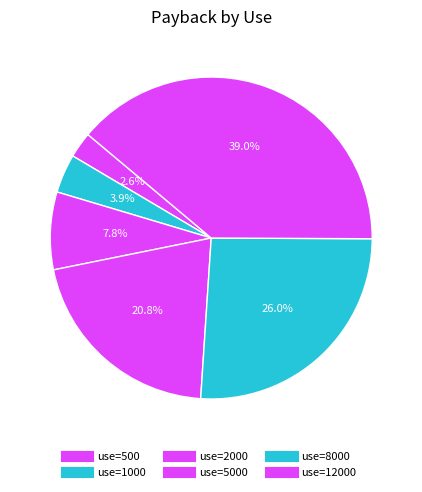

Count the number of slices in the pie.

6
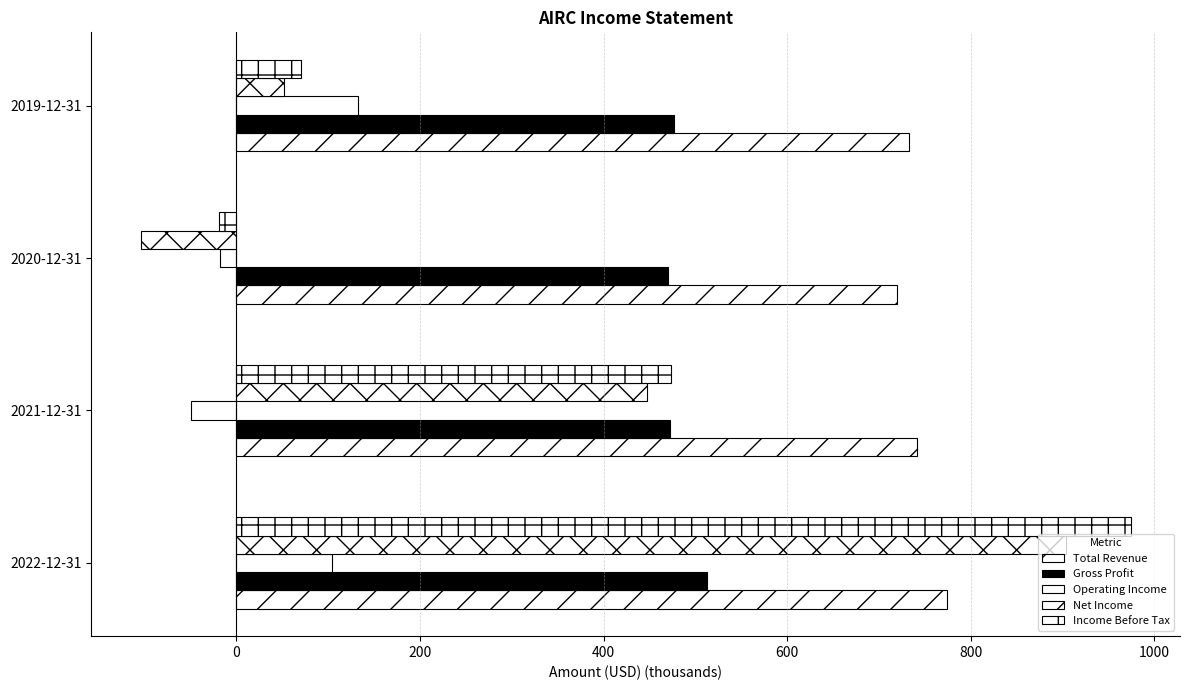

Which series has the largest range (max minus min)?

Net Income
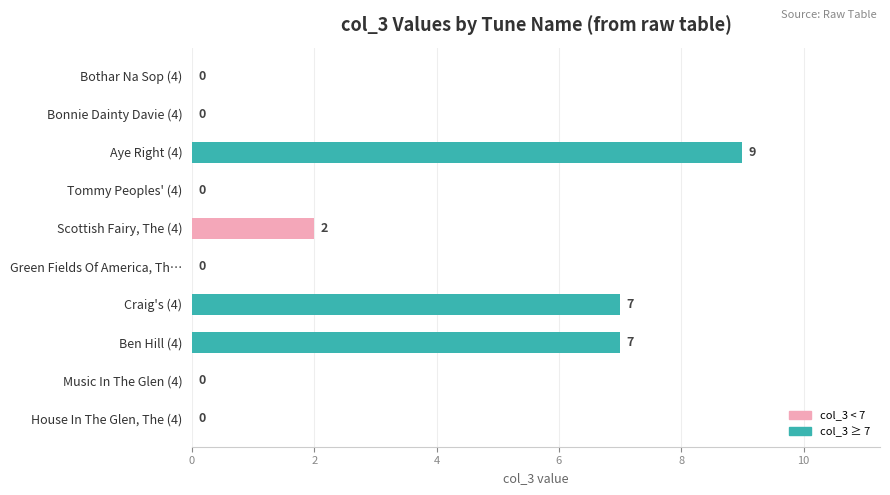

Reading bottom to top, extract all data points from this chart.

House In The Glen, The (4)=0	Music In The Glen (4)=0	Ben Hill (4)=7	Craig's (4)=7	Green Fields Of America, Th…=0	Scottish Fairy, The (4)=2	Tommy Peoples' (4)=0	Aye Right (4)=9	Bonnie Dainty Davie (4)=0	Bothar Na Sop (4)=0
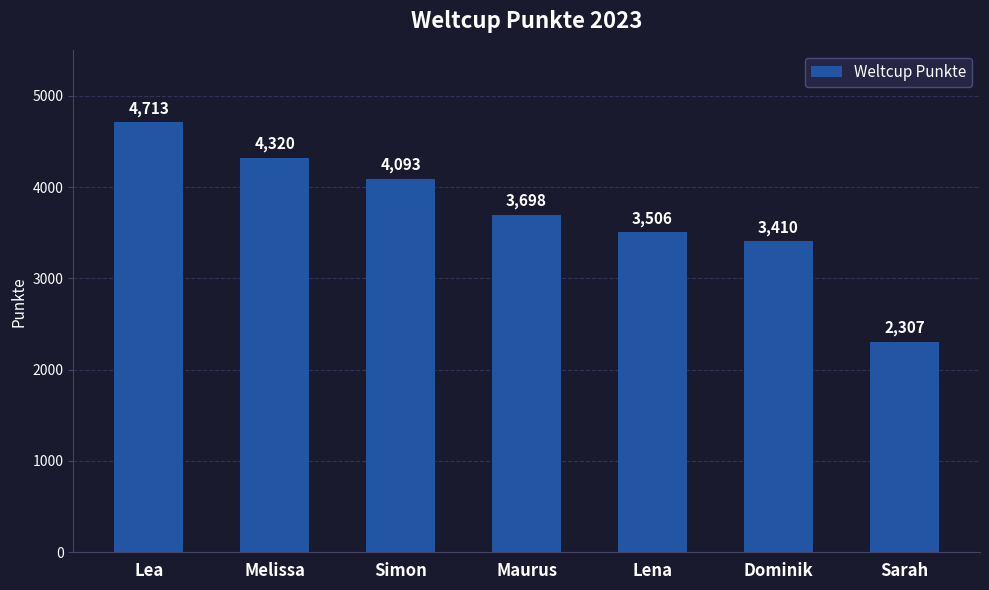

Reading left to right, list all the values displayed in this chart.

4713	4320	4093	3698	3506	3410	2307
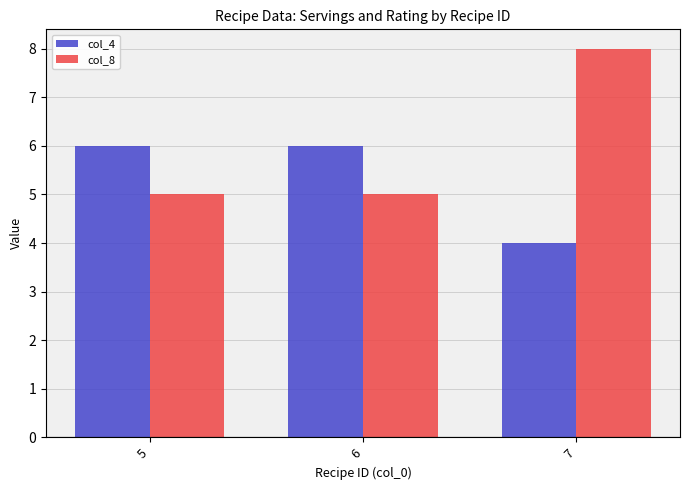

Between 6 and 7, which series saw the biggest shift?

col_8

────────────────────

**Task details:**
Please print every line above word for word, leaving out the pictures.

**The answer:**
Count the number of slices in the pie.

6

Which series has the largest range (max minus min)?

Net Income

Reading bottom to top, extract all data points from this chart.

House In The Glen, The (4)=0	Music In The Glen (4)=0	Ben Hill (4)=7	Craig's (4)=7	Green Fields Of America, Th…=0	Scottish Fairy, The (4)=2	Tommy Peoples' (4)=0	Aye Right (4)=9	Bonnie Dainty Davie (4)=0	Bothar Na Sop (4)=0

Reading left to right, list all the values displayed in this chart.

4713	4320	4093	3698	3506	3410	2307

Between 6 and 7, which series saw the biggest shift?

col_8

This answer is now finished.